The “Safe-Sleep Approach”
So since safe sleep is actually trying to get at both the ‘possible causes’ of SIDS as well as address the causes of strangulation and suffocation found in many of the SUID cases the approach seems cumbersome and exhausting to parents. Many of the approaches are not about ‘buying’ something and are all about behavior so this isn’t always an easy task, because it is a daily ritual and not a purchase at your local store. So HERE GOES:
- Purchase or use a CPSC certified crib (those manufactured after 2010) that has gone through federal testing and certification process. All cribs sold on the open market should meet this criteria at this point. Retailers and Manufactures in violation of this are subject to enormous federal penalty and are very unlikely to be selling anything but certified cribs.
- Use a firm and supportive crib mattress.

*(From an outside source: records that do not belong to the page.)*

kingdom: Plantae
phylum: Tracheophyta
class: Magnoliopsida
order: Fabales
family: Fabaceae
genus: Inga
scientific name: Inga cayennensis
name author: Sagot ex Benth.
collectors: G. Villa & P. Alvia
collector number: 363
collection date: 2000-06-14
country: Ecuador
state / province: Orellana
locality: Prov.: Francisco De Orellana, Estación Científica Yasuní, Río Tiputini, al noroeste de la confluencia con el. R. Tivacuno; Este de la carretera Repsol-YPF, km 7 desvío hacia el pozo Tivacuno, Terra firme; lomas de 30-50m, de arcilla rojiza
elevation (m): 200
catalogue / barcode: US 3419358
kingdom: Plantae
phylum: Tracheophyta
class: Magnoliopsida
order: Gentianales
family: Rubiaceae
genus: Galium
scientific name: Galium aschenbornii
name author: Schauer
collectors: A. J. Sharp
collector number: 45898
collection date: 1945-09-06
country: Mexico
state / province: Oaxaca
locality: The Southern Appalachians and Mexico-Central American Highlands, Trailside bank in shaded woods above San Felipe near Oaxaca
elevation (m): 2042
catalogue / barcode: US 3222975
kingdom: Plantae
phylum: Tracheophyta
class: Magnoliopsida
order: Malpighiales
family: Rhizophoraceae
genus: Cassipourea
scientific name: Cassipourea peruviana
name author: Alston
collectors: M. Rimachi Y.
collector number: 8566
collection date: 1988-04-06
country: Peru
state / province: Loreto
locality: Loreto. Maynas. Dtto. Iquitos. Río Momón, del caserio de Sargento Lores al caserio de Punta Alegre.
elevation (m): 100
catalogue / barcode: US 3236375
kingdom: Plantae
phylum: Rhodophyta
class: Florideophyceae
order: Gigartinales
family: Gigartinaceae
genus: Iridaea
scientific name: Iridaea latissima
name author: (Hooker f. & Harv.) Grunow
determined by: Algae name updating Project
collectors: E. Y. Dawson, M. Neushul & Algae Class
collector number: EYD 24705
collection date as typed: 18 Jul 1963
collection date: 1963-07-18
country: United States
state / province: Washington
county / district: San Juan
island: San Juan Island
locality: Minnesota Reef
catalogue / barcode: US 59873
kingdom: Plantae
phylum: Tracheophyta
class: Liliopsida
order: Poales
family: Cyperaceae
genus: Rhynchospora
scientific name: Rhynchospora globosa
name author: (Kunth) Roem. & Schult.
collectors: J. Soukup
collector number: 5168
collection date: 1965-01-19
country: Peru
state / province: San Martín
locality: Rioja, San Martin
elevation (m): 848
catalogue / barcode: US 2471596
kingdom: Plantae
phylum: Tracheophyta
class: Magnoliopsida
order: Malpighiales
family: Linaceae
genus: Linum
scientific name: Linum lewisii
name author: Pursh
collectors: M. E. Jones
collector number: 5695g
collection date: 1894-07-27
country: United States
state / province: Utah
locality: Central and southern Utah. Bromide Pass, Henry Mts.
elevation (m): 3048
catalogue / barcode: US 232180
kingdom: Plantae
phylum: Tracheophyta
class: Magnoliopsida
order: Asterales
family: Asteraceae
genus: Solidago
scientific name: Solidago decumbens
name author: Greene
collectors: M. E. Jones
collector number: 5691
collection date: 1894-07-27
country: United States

- DO NOT BED SHARE (co-sleep/room share in an appropriate environment for the infant and not in YOUR bed without a barrier between you and your child)
- Be diligent about not allowing the child to sleep in alternative environments (napping with mom or dad in the recliner or on the sofa…etc)
- Do your best to Breastfeed
- Do NOT smoke around child, Do not drink or smoke or do drugs while pregnant
- Place child to sleep on their back
- Use wearable blankets (swaddle, Halo SleepSack™, infant sleeping bag, etc) rather than loose clothing or blankets
- Remove pillows, blankets, toys and other soft products from the crib. Don’t use sleep positioners.
- Use a pacifier when you put your child to bed (this is a weird one but recent studies have found that this is protective against sleep related deaths through an unknown mechanism) Even if the pacifier falls out during the night it is still protective
- Monitor the room temperature (neither too hot or too cool) There are great products out there to address the temp of the room.
Actually this all looks pretty simple. For more detailed information and some resources, we recommend the National Institute of Child Health and Human Development
* a note about monitors: although everyone is looking for the perfect single step solution, monitors are not it. Monitors are great to help alleviate parental worry and could be helpful in identifying a potential incident, but should not be used as a replacement for all of the above behaviors. Many people feel that if they use a monitor they won’t have to worry about the rest, in actuality, you should do all of the above and use a monitor as an additional tool.